I'm attaching the whole patch since commitfest failed to ingest the
last incremental on CI.


út 5. 1. 2021 v 2:32 odesílatel Josef Šimánek <josef.sima...@gmail.com> napsal:
>
> út 5. 1. 2021 v 0:46 odesílatel Tomas Vondra
> <tomas.von...@enterprisedb.com> napsal:
> >
> > Hi,
> >
> > I did take a quick look today, and I have a couple minor comments:
>
> Hi! Thanks for your time.
>
> > 1) The catalog sgml docs seem to mention bytes_processed twice (one of
> > that should be bytes_total), and line_processed (should be "lines_").
>
> Fixed in attached patch.
>
> >
> > 2) I'm not quite sure about not including any info about the command.
> > For example pg_stat_progress_create_index includes info about the
> > command, although it's not very detailed. Not sure how useful would it
> > be to show just COPY FROM / COPY TO, without more details.
> >
> > It's probably possible to extract this from pg_stat_activity, but that
> > may be rather cumbersome (parsing arbitrary SQL and all that). Also,
> > what if the COPY is called from a function etc.?
>
> Any idea where to discuss this? My usecase is really simple. I would
> like to be able to see progress of COPY command by pid. There is a lot
> of COPY info inside CopyToStateData and CopyFromStateData structs. The
> only limitation I see is support of only int64 values for progress
> reporting columns. I'm not sure if it is easily possible to expose for
> example filename this way.
>
> >
> > 3) I wonder if we should have something like lines_estimated. For COPY
> > TO it's pretty simple to calculate it as
> >
> >      bytes_total / (bytes_processed / lines_processed)
> >
> > but what about
> >
> >      COPY (query) TO file
> >
> > In that case we don't know the total amount of bytes / rows, so we can't
> > calculate any estimate. So maybe we could peek into the query plan? But
> > I agree this is something we can add later.
>
> If I remember well one of the original ideas was to be able to pass
> custom bytes_total (or lines_total) by COPY options to be stored in
> copy progress. I can add this in some following patch if still
> welcomed.
>
> For estimates I would prefer to add an additional column to not mix
> those two together (or at least boolean estimated = true/false and
> reuse bytes_total column).

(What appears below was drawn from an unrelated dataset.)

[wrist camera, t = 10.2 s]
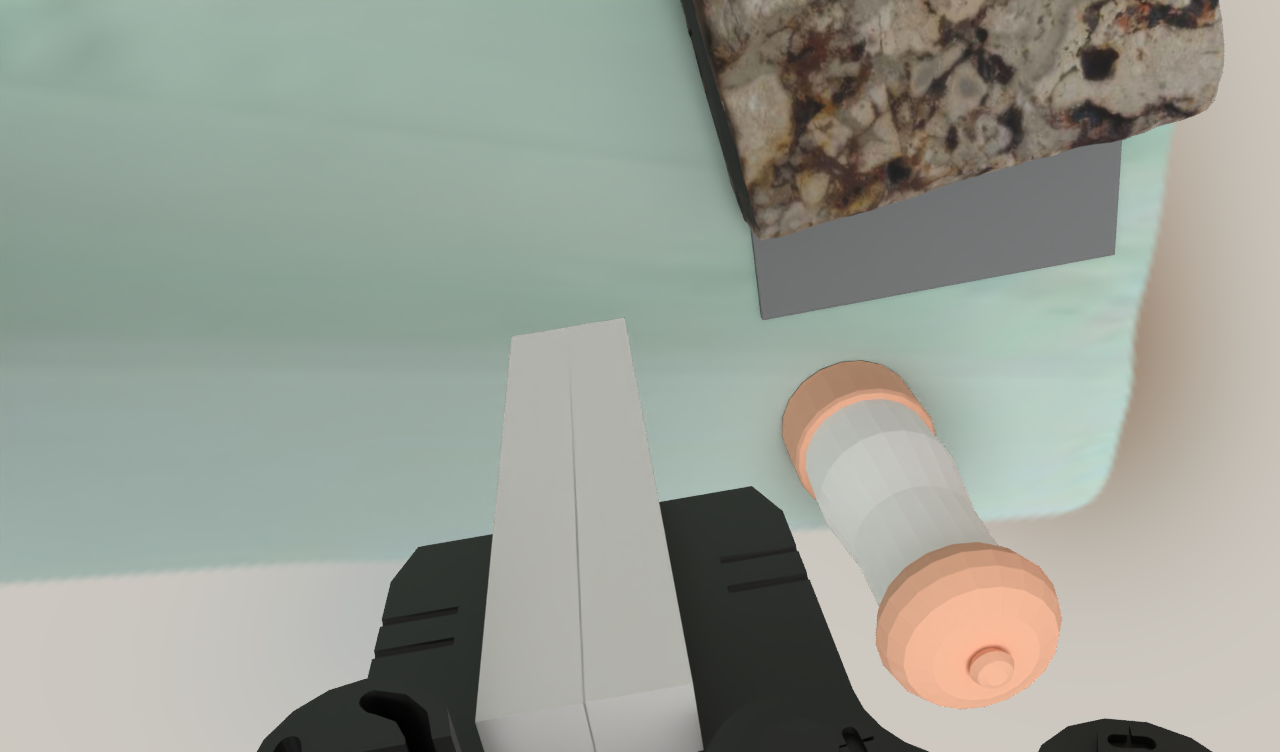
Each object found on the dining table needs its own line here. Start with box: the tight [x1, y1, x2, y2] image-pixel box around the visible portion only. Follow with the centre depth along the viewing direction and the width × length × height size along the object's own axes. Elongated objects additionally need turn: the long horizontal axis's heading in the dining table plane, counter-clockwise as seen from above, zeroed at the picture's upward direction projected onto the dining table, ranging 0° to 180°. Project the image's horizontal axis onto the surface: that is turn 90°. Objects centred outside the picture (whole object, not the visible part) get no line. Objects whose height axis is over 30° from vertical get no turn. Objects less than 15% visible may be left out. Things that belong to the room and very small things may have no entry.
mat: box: [751, 140, 1122, 320], centre depth 42 cm, size 18×22×1 cm
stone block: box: [681, 0, 1224, 241], centre depth 39 cm, size 13×7×20 cm
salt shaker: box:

If query estimates are welcomed, I can take
> a look at how to reach the query plan and expose those numbers when
> the query is used to estimated_lines and potentially estimated_bytes
> columns. It would be probably a little tricky to calculate
> estimated_bytes for some column types.
>
> Also currently only COPY FROM file supports bytes_total (it is 0 for
> all other scenarios). I think it should be possible for PostgreSQL to
> know the actual amount of lines query returns for some kind of
> queries, but I have no idea where to look at this. If that's possible
> to get, it would be one of the next steps to introduce additional
> column lines_total.
>
> >
> > 4) This comment is a bit confusing, as it mixes "total" and "processed".
> > I'd just say "number of bytes processed so far" instead.
> >
> Fixed in attached patch.
> >
> > Other than that, it seems fine. I'm sure we could add more features, but
> > it seems like a good start - I plan to get this committed once I get a
> > patch fixing the docs issues.
>
> Patch is attached, it should be applied to the top of the previous
> patch. Overall patch (having both patches merged together) could be
> found at 
> https://patch-diff.githubusercontent.com/raw/simi/postgres/pull/6.patch.
>
> > regards
> >
> > --
> > Tomas Vondra
> > EnterpriseDB: http://www.enterprisedb.com
> > The Enterprise PostgreSQL Company
From 847b227dac1ce2e9554a32ff95b8d618f8725843 Mon Sep 17 00:00:00 2001
From: =?UTF-8?q?Josef=20=C5=A0im=C3=A1nek?= <josef.sima...@gmail.com>
Date: Fri, 1 Jan 2021 01:14:47 +0100
Subject: [PATCH 1/2] Add pg_stat_progress_copy view with COPY progress report.

---
 doc/src/sgml/monitoring.sgml             | 101 +++++++++++++++++++++++
 src/backend/catalog/system_views.sql     |  11 +++
 src/backend/commands/copyfrom.c          |  16 +++-
 src/backend/commands/copyfromparse.c     |   4 +
 src/backend/commands/copyto.c            |  21 ++++-
 src/backend/utils/adt/pgstatfuncs.c      |   2 +
 src/include/commands/copyfrom_internal.h |   1 +
 src/include/commands/progress.h          |   5 ++
 src/include/pgstat.h                     |   3 +-
 src/test/regress/expected/rules.out      |   9 ++
 10 files changed, 168 insertions(+), 5 deletions(-)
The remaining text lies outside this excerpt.